The Smashing Pumpkins' seventh "official" studio full-length, Oceania, is an "album within an album," as it has been placed in the middle of the band's ongoing 44-song long Teargarden by Kaleidyscope concept album project that started in 2009.
After a tepid response to the one-song-at-a-time approach of this ambitious album project and the death of good friend and collaborator Mark Tulin (of the legendary psychedelic group Electric Prunes) in early 2011, head Pumpkin Billy Corgan got inspired to commit himself and his bandmates to making a proper album once again. After a year's worth of writing and recording in Arizona and his home state of Illinois (between 2010 and 2011), it was just a matter of time before the highly anticipated album was finally released after having been initially slated for an early September 2011 date. That day finally arrived on June 19.

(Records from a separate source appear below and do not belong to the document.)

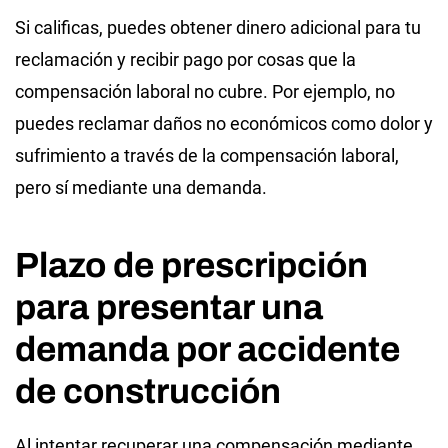
Si calificas, puedes obtener dinero adicional para tu
reclamación y recibir pago por cosas que la
compensación laboral no cubre. Por ejemplo, no
puedes reclamar daños no económicos como dolor y
sufrimiento a través de la compensación laboral,
pero sí mediante una demanda.
Plazo de prescripción
para presentar una
demanda por accidente
de construcción
Al intentar recuperar una compensación mediante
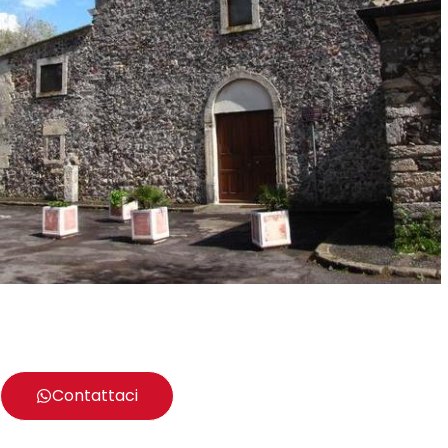
Contattaci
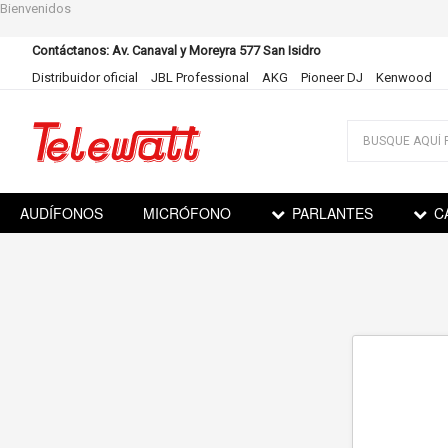
Bienvenidos
Contáctanos: Av. Canaval y Moreyra 577 San Isidro
Distribuidor oficial
JBL Professional
AKG
Pioneer DJ
Kenwood
Ir
al
contenido
AUDÍFONOS
MICRÓFONO
PARLANTES
C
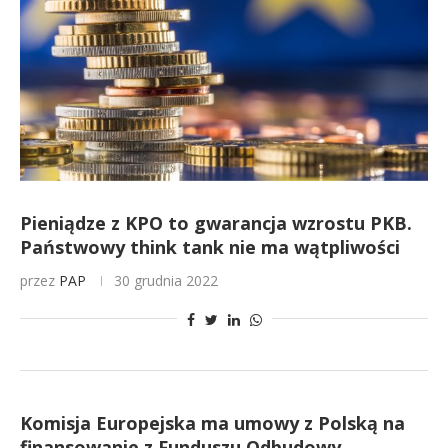
Pieniądze z KPO to gwarancja wzrostu PKB.
Państwowy think tank nie ma wątpliwości
przez
PAP
30 grudnia 2022
Komisja Europejska ma umowy z Polską na
finansowanie z Funduszu Odbudowy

Corgan, ace guitarist Jeff Schroeder, and drummer Mike Byrne waste no time getting aggressive on the first two (Drop-D-tuned) rock jams, "Quasar" and "Panopticon." The numerous solo flourishes and slight delay effect-aided electric guitars make the former track stand out, along with some spiritual lyrics like "Yod He Va Hey Om," which could've been influenced by Corgan's time spent with psychedelic rock pals Ya Ho Wah 13 about four years ago. The latter track features more radio-friendly choruses, and highly musical bass lines, courtesy of Nicole Fiorentino (ex-Veruca Salt, Light FM).
The cool, summery vintage synths of "Violet Rays" recall Yes, but with its theme of loneliness and distorted ballad-like guitar strums, it all makes for a rather new sound for the band. Similarly, the synths and strings of "One Diamond, One Heart" show this to be the happier cousin of "Violet Rays." But when first listening to "One's" opening beats, one might recall the Adore era, and the start of that album's soft rocking storytelling gem, "The Tale of Dusty and Pistol Pete" in particular.

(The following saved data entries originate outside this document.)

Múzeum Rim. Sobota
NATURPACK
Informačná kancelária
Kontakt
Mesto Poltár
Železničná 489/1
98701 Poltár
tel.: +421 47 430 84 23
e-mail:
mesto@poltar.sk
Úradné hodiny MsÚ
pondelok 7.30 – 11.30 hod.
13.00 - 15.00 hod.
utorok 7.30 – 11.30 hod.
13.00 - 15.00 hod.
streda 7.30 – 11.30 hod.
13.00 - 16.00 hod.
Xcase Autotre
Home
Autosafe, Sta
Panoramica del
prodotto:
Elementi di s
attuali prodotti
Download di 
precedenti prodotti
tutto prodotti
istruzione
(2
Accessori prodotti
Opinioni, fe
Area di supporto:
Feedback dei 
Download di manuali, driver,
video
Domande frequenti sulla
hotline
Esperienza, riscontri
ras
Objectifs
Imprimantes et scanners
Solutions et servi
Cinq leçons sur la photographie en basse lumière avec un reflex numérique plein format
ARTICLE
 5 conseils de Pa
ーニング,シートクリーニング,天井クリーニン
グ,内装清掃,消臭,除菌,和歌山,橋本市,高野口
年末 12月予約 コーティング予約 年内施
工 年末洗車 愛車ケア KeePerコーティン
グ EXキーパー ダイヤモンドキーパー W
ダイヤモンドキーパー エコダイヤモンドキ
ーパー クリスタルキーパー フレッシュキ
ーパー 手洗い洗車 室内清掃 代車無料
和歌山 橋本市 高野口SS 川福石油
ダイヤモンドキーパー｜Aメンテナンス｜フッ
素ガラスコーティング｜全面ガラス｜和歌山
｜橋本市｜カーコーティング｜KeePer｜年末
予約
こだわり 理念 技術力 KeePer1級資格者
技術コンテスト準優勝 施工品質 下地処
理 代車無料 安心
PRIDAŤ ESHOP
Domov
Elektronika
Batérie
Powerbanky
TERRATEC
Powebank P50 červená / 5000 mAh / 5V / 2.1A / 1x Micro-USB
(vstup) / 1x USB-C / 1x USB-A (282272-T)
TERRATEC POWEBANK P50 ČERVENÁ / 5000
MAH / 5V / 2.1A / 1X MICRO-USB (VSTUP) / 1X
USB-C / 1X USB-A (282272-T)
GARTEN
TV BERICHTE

Aside from the pleasantly heavy "The Chimera," which has traces of "Frail & Bedazzled" from 1994's Pisces Iscariot (one of the greatest compilation albums of all time), and the aforementioned first two cuts, other tracks that can be construed as rockers include "My Love Is Winter" and "Glissandra." "My Love" is a real treat and is a much improved version than the live version from a few years back; it's longer and really allows Schroeder to shine and wail away.